Of the many historic landmarks left behind after British settlement, Fort Cornwallis is one of the most prominent—it's the largest fort still standing in Malaysia. This is where Captain Francis Light, the founder of Penang, first set foot on the island in 1786. After claiming the land for the British East India Company, Light went on to build the fort as defense against neighboring Kedah. A bronze statue of the captain stands at the front, and inside the outer walls the compound has been transformed into a park. Today the landmark serves as a good starting ground for a tour of the Colonial District. Wander past the Victoria Memorial Clock Tower, Town Hall, and Supreme Court to gain a sense of the island's past.
Kek Lok Si Temple
Southeast Asia's largest Buddhist temple, Kek Lok Si ("Temple of Supreme Bliss") was founded in 1890 by an immigrant Chinese Buddhist. A maze of souvenir stalls leads to Ban Po Thar, a seven-tier tower that displays a Chinese base, a middle tier with Thai architecture, and a Burmese crown on top. On the hillside, above the pagoda, a huge bronze figure of Kuan Yin ("Goddess of Mercy") was completed in 2002. The temple continues to grow, with several projects still in the making.
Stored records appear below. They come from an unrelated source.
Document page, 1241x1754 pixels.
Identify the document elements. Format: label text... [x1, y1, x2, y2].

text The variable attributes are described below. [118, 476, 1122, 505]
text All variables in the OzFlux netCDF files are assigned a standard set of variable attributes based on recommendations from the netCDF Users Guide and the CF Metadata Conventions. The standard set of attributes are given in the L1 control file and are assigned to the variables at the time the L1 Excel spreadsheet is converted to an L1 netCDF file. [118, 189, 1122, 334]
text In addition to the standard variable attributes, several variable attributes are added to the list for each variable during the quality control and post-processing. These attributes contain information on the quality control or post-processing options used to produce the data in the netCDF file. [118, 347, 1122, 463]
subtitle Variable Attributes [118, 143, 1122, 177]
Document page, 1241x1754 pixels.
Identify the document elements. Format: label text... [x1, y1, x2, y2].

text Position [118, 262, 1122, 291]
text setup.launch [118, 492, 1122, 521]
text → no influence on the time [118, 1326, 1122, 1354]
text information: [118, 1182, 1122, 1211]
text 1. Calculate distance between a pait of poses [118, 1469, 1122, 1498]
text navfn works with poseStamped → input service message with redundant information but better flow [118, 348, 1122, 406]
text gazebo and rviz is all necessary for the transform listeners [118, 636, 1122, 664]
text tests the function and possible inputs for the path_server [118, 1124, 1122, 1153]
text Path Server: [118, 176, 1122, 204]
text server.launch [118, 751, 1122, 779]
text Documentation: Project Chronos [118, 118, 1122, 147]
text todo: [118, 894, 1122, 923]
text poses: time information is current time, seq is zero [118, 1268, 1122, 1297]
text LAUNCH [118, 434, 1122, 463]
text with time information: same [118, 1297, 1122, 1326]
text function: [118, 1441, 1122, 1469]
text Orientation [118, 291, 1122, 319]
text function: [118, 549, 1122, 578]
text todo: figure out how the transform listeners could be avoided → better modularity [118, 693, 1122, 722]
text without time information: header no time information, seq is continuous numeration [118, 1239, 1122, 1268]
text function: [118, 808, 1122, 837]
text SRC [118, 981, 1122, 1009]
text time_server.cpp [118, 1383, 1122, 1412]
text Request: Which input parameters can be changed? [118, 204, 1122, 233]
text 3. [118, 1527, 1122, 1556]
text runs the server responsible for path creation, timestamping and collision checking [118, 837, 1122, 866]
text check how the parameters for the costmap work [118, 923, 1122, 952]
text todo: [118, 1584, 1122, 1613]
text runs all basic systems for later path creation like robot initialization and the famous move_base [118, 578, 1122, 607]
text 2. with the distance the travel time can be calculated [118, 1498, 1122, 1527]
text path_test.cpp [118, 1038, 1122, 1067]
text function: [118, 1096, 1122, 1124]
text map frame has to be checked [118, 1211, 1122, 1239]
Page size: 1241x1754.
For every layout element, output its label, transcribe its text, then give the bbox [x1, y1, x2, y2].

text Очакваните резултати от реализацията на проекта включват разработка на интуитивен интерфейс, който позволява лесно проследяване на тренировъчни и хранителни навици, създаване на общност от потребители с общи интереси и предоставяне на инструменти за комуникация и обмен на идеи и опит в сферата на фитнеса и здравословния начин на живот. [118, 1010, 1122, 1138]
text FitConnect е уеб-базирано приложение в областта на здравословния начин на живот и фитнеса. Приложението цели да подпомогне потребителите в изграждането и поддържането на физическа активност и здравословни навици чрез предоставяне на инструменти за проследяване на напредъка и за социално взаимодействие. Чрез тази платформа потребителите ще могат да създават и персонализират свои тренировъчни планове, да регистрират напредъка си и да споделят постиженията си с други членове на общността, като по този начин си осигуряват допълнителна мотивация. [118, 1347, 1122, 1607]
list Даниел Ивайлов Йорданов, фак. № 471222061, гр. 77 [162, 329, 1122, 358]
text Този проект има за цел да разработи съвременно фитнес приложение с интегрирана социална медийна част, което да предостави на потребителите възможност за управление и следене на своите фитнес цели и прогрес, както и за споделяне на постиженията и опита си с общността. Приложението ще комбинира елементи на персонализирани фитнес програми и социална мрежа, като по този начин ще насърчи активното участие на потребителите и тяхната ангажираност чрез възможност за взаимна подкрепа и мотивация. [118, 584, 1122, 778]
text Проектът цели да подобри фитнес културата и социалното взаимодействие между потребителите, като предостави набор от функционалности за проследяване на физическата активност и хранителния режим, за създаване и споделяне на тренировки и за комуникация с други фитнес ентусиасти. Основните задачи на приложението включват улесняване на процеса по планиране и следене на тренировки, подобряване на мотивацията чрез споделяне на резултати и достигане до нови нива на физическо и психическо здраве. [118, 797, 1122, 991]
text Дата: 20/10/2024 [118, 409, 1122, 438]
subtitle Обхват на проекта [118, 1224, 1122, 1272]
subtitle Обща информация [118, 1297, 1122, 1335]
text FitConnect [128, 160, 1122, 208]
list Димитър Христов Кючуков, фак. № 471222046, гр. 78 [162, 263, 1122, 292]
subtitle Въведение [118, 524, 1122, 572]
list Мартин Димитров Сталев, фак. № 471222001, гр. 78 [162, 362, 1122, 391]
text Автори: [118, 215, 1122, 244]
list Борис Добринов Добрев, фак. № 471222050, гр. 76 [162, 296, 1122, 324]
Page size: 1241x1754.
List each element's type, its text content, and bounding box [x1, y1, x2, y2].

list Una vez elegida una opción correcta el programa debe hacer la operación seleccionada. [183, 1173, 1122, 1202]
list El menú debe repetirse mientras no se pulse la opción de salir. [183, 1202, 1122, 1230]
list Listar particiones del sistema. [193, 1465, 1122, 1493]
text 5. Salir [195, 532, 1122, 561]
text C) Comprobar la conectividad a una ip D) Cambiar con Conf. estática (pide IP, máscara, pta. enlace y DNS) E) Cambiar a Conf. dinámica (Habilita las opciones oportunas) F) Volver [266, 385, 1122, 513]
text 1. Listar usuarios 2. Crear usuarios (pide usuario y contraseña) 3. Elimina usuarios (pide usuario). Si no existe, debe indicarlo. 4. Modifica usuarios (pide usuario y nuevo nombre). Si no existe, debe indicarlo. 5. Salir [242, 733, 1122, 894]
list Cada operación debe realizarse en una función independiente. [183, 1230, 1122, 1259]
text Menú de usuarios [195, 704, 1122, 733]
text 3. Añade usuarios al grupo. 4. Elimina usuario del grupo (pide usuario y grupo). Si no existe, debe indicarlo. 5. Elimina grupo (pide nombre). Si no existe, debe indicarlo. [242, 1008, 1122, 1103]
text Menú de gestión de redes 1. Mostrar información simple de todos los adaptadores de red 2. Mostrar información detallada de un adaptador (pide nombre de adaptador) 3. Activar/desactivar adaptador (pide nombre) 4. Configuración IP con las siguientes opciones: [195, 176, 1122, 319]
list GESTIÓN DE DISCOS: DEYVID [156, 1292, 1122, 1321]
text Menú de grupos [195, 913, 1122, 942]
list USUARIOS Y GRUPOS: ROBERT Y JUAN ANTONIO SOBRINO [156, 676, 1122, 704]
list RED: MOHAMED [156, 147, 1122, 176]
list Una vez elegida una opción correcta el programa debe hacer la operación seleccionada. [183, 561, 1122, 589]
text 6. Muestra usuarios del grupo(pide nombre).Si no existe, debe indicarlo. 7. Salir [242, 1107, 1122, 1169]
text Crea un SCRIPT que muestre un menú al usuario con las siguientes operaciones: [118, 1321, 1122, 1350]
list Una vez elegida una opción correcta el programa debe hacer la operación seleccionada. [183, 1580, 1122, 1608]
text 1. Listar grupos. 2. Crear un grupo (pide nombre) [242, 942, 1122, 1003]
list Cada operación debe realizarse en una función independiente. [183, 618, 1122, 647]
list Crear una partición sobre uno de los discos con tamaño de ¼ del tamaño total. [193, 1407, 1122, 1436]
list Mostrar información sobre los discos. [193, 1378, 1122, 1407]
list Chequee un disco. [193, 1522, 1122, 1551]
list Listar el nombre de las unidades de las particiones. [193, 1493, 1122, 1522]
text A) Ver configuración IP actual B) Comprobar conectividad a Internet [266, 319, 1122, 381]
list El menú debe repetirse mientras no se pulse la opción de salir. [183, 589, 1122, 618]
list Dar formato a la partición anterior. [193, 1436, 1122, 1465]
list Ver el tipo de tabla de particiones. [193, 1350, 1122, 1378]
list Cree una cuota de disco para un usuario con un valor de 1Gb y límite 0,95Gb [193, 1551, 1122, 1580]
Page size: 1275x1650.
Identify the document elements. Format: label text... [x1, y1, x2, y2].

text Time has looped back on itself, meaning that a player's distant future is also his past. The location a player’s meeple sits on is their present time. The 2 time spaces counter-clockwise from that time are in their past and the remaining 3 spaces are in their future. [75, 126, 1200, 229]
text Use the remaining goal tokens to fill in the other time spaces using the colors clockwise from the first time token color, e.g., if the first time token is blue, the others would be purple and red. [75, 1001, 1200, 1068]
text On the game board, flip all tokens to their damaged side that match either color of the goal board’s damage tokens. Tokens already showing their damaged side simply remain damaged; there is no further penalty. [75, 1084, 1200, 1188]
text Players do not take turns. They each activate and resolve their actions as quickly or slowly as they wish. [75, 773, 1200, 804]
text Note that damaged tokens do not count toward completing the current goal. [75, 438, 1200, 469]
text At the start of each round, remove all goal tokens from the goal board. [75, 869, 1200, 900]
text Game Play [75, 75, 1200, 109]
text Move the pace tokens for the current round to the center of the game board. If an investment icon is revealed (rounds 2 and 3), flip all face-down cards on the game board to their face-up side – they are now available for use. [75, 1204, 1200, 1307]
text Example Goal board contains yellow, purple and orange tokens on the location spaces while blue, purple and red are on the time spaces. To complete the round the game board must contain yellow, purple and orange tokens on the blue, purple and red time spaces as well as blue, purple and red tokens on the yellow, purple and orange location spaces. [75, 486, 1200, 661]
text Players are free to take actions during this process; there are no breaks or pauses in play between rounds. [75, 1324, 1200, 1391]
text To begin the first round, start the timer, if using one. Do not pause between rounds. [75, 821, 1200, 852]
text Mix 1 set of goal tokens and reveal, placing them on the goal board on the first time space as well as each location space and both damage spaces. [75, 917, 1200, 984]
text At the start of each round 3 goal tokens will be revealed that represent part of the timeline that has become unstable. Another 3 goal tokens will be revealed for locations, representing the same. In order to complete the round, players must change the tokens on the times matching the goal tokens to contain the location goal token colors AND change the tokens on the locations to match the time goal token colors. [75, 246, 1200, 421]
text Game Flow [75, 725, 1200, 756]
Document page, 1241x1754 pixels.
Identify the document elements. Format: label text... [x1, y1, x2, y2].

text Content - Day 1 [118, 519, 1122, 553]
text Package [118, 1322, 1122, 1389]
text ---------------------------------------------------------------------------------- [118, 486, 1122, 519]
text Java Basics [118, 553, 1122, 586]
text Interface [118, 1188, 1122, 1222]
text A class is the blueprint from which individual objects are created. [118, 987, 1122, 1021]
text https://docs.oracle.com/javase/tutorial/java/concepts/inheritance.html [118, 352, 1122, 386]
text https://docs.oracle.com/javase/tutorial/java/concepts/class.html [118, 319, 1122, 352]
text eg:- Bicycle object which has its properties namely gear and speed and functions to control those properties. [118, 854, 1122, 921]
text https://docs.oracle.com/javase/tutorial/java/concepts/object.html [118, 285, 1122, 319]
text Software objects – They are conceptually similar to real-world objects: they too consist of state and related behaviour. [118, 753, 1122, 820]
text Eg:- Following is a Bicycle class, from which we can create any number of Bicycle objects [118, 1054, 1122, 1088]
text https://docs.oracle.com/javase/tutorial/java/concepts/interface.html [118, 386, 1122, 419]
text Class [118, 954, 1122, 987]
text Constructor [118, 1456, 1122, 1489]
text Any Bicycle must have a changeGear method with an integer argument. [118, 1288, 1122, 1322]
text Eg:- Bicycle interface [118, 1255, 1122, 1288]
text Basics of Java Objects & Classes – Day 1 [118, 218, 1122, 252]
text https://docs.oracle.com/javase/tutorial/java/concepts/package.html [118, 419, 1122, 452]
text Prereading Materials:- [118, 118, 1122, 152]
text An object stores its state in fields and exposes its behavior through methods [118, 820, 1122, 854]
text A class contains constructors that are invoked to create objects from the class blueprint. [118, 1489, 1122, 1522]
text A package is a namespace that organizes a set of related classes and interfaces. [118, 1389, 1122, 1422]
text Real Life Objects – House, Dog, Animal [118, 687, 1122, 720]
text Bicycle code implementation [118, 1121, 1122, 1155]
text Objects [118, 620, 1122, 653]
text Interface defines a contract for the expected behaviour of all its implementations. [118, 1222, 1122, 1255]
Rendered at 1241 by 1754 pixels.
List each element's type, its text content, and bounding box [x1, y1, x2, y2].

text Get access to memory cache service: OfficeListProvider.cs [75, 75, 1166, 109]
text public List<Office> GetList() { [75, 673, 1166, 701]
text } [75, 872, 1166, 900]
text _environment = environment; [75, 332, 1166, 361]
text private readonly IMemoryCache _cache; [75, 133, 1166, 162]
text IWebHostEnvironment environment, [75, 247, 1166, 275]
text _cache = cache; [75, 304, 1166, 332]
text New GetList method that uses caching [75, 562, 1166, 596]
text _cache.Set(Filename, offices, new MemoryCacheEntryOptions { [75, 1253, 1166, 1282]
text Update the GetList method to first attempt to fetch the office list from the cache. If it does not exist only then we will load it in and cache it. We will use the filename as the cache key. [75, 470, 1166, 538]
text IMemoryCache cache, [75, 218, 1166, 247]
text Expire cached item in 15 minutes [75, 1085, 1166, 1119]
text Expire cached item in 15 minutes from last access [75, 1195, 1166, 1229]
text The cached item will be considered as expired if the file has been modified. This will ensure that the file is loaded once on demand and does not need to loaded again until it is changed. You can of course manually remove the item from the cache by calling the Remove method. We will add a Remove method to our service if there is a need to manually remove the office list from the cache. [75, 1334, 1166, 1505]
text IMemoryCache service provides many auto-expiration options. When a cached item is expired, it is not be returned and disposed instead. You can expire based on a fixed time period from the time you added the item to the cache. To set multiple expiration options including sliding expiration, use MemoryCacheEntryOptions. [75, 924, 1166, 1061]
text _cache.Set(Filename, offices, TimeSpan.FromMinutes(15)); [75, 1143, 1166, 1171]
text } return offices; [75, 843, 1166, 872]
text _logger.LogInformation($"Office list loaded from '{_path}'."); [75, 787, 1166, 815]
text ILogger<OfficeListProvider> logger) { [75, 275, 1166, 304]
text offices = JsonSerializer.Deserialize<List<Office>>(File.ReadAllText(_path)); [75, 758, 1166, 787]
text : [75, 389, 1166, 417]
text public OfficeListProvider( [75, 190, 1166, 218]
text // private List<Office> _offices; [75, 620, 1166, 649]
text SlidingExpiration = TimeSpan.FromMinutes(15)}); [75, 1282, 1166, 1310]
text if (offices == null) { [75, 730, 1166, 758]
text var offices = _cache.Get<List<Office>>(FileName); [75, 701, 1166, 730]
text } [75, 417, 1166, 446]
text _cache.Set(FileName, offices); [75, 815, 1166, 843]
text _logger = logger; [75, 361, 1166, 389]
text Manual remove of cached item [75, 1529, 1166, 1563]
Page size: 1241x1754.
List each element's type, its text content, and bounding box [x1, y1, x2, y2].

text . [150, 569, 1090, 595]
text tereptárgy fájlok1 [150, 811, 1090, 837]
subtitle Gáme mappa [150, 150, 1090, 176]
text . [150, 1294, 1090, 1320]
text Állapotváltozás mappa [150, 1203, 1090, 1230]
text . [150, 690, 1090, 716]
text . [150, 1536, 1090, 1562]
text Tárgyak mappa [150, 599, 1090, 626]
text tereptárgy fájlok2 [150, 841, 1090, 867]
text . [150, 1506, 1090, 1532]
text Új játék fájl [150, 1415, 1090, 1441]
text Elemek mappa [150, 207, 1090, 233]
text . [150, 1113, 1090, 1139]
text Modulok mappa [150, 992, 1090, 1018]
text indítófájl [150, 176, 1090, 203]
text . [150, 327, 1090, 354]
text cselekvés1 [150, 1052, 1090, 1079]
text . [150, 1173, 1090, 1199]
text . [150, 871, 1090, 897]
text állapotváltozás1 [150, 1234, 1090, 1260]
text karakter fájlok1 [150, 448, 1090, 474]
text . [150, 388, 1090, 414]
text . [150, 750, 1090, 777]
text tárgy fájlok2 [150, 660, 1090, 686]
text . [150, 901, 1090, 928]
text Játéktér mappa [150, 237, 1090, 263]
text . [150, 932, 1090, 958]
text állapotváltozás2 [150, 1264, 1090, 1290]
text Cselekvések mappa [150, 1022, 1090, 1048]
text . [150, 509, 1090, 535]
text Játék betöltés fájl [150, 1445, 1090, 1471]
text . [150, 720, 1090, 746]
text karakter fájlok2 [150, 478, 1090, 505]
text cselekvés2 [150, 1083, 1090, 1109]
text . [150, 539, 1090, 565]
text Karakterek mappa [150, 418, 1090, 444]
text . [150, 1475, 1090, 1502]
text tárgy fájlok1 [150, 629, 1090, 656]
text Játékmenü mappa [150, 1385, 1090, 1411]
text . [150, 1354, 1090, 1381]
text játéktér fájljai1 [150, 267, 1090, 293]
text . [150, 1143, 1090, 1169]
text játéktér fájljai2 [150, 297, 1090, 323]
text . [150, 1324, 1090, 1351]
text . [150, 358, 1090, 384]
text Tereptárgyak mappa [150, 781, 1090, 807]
Penang State Museum & Art Gallery
Visit the museum to learn about the history of Penang through photographs of old transportation, artifacts that include weapons and betel boxes, and paintings that capture the past. The art gallery houses a collection of modern and contemporary art—a combination of sculpture, prints and videos—from 1965 to the present. The pieces cover themes including urbanization, globalization, and the environment.
Tropical Spice Garden
You can discover some 500 species of tropical flora and fauna during a wander around Tropical Spice Garden's three winding trails. The shaded Jungle Trail overlooks a stream and displays ferns and wild orchids, exotic flora is tucked away in the heart of the valley on the Ornamental Trail, and the Spice Trail is where you will find more than 100 spices and herbs used for cooking, as well as for medicines, dyes, and perfumes. Stop by the visitor center to learn about cooking courses on offer; sip on a cool lime soda in the Tree Monkey Restaurant, which offers a panoramic view of the bay; and make sure to swing by the gift shop for spice-inspired souvenirs.
Penang Botanic Gardens
A nearby cascade of water has given Penang Botanic Gardens the widely known nickname the "Waterfall Gardens." Originally established by the British back in 1884 out of an old granite quarry site, the gardens lie in a deep valley and feature 30 hectares (75 acres) of tropical forests. Keep an eye out for long-tailed macaques, dusky leaf monkeys, and black giant squirrels. Do not feed the monkeys! There are plenty of signs to remind you and a steep fine for anyone who breaks the law.